**ФРАГМЕНТ СТРАНИЦЫ:**
□ □ □ □ □

Книга I. Критика теоретического разума
- Преодоление разрыва между теорией и практикой предполагает преодолеть тем, чтобы показать "теорию практики, используемую неявным образом ученым познанием, и через это сделать возможным настоящее ученое познание практики и способа практического познания" (53).
- Анализ логики практики всегда формулируется в терминах ценности (что мешает ее исследованию).
- Парадигмой научного исследования является лингвистика Соссюра, в которой язык является условием понимания речи, а значит язык берется как анемичный объект для изучения без практического применения. Это учебная ситуация изучения формальной грамматики. А школьная ситуация строится на институциональной рамке, и в частности позиции доверия в отношении того, что делается и говорится. И это общее заблуждение производителей научного дискурса. "Цепочка следующих один за другим комментариев, вызванных остиновскими исследованиями иллокутивных актов, не прервется до тех пор, пока игнорирование условий производства и обращения комментариев будет позволять и склонять к поиску в одном только откомментированном дискурсе "условия удовлетворения", которые — неотделимые как в теоретическом, так и в практическом плане от институциональных условий функционирования дискурса — были с самого начала отнесены к внешнему лингвистическому порядку, т.е. брошены на социологию" (62).

□ □ □ □ □

**ПРЕДОСТАВЛЕННЫЙ МАТЕРИАЛ:**
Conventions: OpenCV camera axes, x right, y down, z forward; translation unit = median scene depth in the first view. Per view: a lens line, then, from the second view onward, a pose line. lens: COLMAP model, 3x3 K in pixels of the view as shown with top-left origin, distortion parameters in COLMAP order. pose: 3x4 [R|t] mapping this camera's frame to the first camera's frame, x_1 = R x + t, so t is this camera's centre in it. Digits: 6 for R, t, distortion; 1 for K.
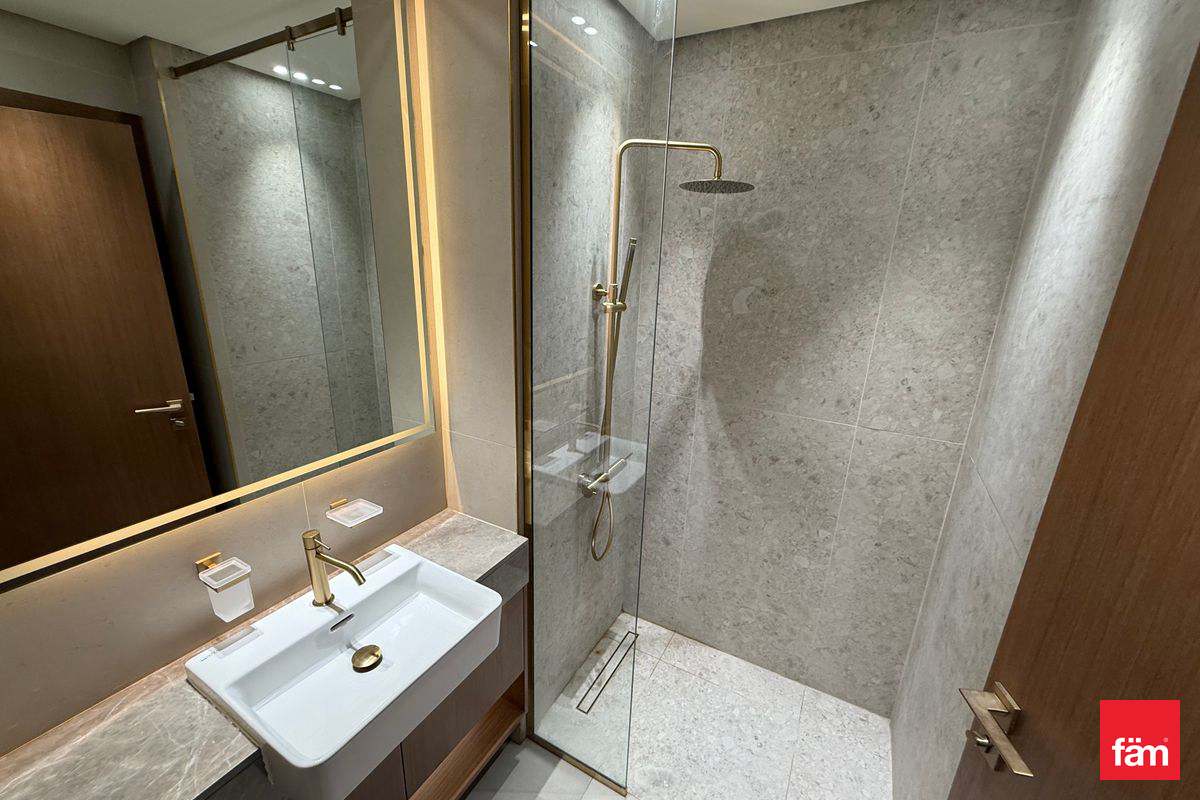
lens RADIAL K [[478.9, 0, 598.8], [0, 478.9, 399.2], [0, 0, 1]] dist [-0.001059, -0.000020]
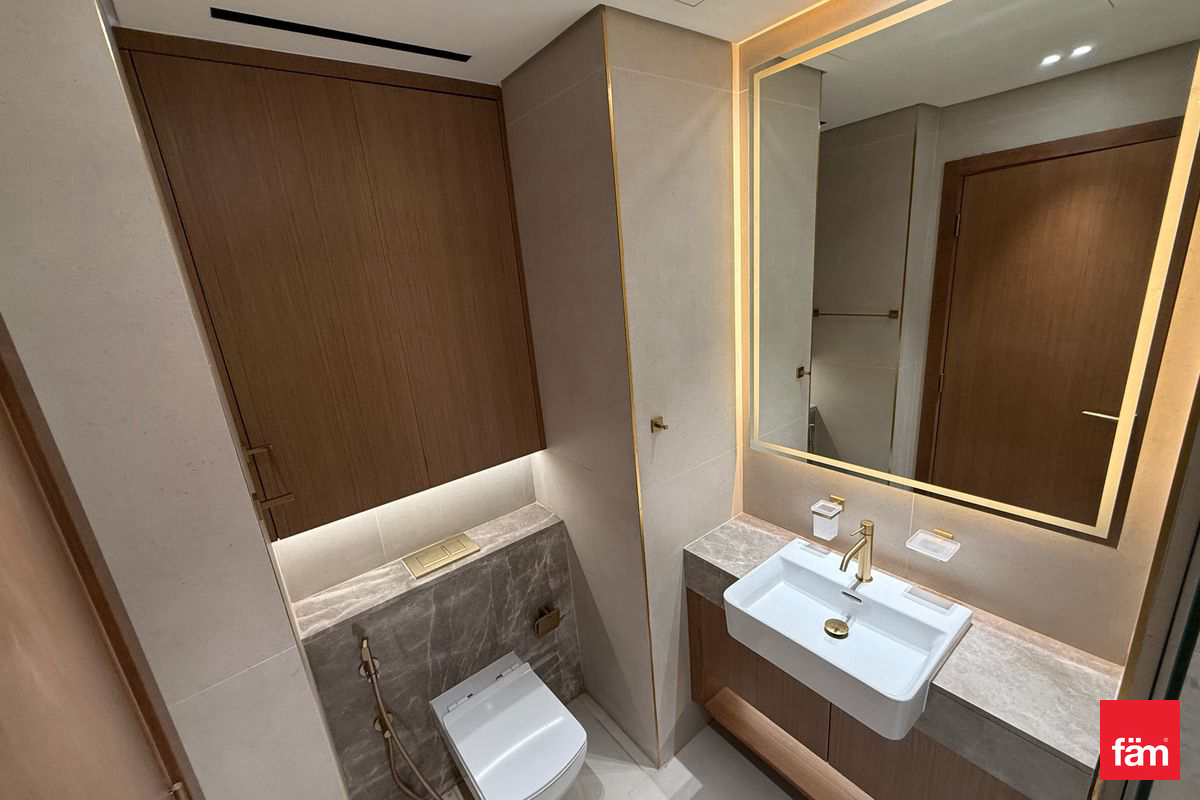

□ □ □ □ □

**ЧТО СДЕЛАТЬ:** Перескажите короче абзац фрагмента страницы, который начинается словами «Парадигмой научного исследования», сохранив его главные мысли. Опирайтесь только на фрагмент страницы, без материала.

**ОТВЕТ:** Образец научного исследования — лингвистика Соссюра. В ней язык служит условием понимания речи, поэтому его изучают как анемичный объект без практического применения, как при учебном разборе формальной грамматики. Школьная ситуация держится на институциональной рамке, прежде всего на доверии к тому, что делается и говорится. Это общее заблуждение производителей научного дискурса. По цитате (62), комментарии к остиновским исследованиям иллокутивных актов не прекратятся, пока условия их производства и обращения игнорируются и «условия удовлетворения» ищут только в самом комментируемом дискурсе. Между тем эти условия неотделимы от институциональных условий функционирования дискурса и с самого начала были отнесены к внешнему лингвистическому порядку, то есть оставлены социологии.